Time-domain filtering

From the result of step 2 you could filter your wave data directly in the time-domain using either conv:

new_sound = conv(r, wave);

or filter:

new_sound = filter(r, 1, wave);

conv would be giving you the full length(wave)+length(r)-1 convolution, whereas filter is a more signal processing oriented function returning the first length(wave) samples of the convolution (and can also handle recursive filters which conv does not support directly).

Frequency-domain filtering

Alternatively to perform the filtering in the frequency-domain you would

  1. Perform an FFT of the result from step 2, using a size that is at least length(r)+length(wave)-1
  2. Perform an FFT of the wave data, using the same size as in step 3
  3. Apply the filter on the audio file using multiplication (frequency domain).
  4. Compute the inverse FFT (ifft) of the result from step 5
  5. Take the real part of the result from step 6 (technically not required, but often needed due to small numerical round-off errors)

This can be implemented using the following:

N = length(wave)+length(r)-1;
wave_fd = fft(wave, N);              % step 3
filter_fd = fft(r, N);               % step 4

filtered_fd = wave_fd .* filter_fd;  % step 5
new_sound = real(ifft(filtered_fd)); % step 6 & 7

Note that you could also perform this frequency-domain filtering operation in smaller chunks using the overlap-add method.

Validating specifications

Based on your comments, the data imported from the freqSampling.txt file could be reconstructed with:

N = 401;
data = ones(N,1);
data(19:23) = [2 1 0 1 2]/3;
data(51:56) = [2 1 0 1 2]/3;
data(N-[2:(N+1)/2]+2) = data([2:(N+1)/2]);

To validate that this would filter the desired frequencies, we can plot this specification as a function of frequency. To do this we would need the sampling rate used (fs), which seem to be 22050 according to your graph. You should then be able to plot these with:

hold off; plot([0:N-1]*fs/N, data);
hold on;  plot([925 925;2090 2090]', [0 1.2;0 1.2]', 'k:');
axis([0 3000 0 1.2]);
xlabel('Frequency (Hz)');
ylabel('Amplitude');
legend('Specs', 'Tones');

Which should give a plot that looks like: buggy specifications

Based on this, it seems that the specifications do not provide any attenuation at the tone frequencies.
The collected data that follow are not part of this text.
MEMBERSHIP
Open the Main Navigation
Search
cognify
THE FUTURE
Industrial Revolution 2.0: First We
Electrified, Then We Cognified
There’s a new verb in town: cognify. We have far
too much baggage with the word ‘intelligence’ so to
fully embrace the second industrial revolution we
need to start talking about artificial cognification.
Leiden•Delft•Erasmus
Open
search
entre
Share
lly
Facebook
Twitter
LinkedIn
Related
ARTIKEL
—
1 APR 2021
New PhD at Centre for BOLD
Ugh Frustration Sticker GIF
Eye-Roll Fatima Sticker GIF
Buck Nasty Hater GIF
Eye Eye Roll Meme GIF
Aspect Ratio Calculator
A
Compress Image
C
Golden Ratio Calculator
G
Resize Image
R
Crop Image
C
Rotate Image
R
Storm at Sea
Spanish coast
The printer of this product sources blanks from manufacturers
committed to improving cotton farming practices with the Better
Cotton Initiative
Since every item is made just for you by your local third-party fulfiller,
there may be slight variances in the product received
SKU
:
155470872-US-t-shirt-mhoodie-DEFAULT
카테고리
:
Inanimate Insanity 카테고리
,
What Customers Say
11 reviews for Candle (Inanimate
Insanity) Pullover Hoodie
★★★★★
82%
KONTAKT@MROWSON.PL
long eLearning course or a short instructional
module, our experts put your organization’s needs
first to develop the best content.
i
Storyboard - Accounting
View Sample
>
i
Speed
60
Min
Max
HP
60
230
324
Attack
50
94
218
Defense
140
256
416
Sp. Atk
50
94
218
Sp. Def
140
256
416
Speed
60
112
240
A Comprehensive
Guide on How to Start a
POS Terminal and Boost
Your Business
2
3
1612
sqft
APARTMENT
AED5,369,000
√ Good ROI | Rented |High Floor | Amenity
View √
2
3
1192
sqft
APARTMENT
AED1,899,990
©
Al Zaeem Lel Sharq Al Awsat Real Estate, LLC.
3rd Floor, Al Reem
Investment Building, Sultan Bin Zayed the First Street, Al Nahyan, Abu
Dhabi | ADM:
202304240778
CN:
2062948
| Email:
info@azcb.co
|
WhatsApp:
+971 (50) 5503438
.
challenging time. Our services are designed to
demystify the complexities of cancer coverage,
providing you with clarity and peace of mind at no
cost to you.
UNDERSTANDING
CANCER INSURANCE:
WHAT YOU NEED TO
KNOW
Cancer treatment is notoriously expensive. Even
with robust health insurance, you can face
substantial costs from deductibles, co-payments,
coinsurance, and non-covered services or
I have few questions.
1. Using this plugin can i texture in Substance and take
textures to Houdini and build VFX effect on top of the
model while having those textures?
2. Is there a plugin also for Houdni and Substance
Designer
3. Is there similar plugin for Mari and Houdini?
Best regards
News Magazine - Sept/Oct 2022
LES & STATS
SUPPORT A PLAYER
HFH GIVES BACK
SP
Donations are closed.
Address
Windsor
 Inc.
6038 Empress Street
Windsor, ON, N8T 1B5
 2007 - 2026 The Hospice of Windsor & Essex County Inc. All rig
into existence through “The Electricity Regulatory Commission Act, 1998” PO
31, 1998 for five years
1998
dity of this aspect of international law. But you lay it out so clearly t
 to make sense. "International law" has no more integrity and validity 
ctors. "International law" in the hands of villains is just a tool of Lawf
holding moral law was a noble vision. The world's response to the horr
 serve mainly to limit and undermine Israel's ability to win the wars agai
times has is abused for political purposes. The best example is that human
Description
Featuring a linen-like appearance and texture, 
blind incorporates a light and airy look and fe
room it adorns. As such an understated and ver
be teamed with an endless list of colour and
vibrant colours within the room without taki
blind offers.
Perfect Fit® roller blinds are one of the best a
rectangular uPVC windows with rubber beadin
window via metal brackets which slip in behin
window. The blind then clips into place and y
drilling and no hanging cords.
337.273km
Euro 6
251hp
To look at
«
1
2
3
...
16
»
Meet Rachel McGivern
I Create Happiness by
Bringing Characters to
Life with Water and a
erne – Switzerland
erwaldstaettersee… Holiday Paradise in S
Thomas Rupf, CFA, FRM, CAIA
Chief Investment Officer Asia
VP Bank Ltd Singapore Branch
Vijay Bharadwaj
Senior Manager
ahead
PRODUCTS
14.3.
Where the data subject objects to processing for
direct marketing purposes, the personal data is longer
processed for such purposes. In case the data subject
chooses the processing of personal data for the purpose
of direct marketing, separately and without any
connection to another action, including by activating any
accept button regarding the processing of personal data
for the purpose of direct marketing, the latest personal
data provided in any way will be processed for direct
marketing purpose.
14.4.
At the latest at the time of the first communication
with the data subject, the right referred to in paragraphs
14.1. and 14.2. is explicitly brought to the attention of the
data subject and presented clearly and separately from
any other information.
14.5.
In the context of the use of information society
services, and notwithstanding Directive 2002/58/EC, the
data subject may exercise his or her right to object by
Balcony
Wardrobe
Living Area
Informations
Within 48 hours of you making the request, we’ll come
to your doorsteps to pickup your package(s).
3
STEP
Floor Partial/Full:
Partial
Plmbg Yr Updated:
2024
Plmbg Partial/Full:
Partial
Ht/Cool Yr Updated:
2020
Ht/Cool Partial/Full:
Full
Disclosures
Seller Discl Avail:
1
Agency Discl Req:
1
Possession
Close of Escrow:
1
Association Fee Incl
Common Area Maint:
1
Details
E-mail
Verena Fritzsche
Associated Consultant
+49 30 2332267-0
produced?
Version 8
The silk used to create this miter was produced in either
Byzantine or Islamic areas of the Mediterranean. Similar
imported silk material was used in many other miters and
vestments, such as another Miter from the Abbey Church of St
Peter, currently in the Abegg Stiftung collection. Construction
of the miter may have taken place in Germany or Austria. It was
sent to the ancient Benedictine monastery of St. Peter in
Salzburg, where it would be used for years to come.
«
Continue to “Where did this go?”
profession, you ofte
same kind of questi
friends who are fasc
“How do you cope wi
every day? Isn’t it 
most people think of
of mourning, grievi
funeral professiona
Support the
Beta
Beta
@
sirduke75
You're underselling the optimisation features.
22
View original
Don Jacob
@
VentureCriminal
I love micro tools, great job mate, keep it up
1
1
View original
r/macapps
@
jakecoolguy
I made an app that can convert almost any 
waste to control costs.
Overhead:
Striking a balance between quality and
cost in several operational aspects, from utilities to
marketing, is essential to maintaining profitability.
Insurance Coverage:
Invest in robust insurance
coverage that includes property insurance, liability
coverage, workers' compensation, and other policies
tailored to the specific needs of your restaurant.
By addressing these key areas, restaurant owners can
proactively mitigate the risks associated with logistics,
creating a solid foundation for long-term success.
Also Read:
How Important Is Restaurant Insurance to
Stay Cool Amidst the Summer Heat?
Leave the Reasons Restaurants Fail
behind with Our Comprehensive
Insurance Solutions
A better fit could be constructed with:

N = 401;
data = ones(N,1);
data(round(925*N/fs)+1+[-2:2]) = [2 1 0 1 2]/3;  % data([16:20])
data(round(2090*N/fs)+1+[-2:2]) = [2 1 0 1 2]/3; % data([37:41])
data(N-[2:(N+1)/2]+2) = data([2:(N+1)/2]);

Yielding a validation plot that looks like: adjusted specifications

P.S.: based on your signal's frequency-domain graph, it would seem that the second tone is closer to 2600Hz rather than the indicated 2090Hz.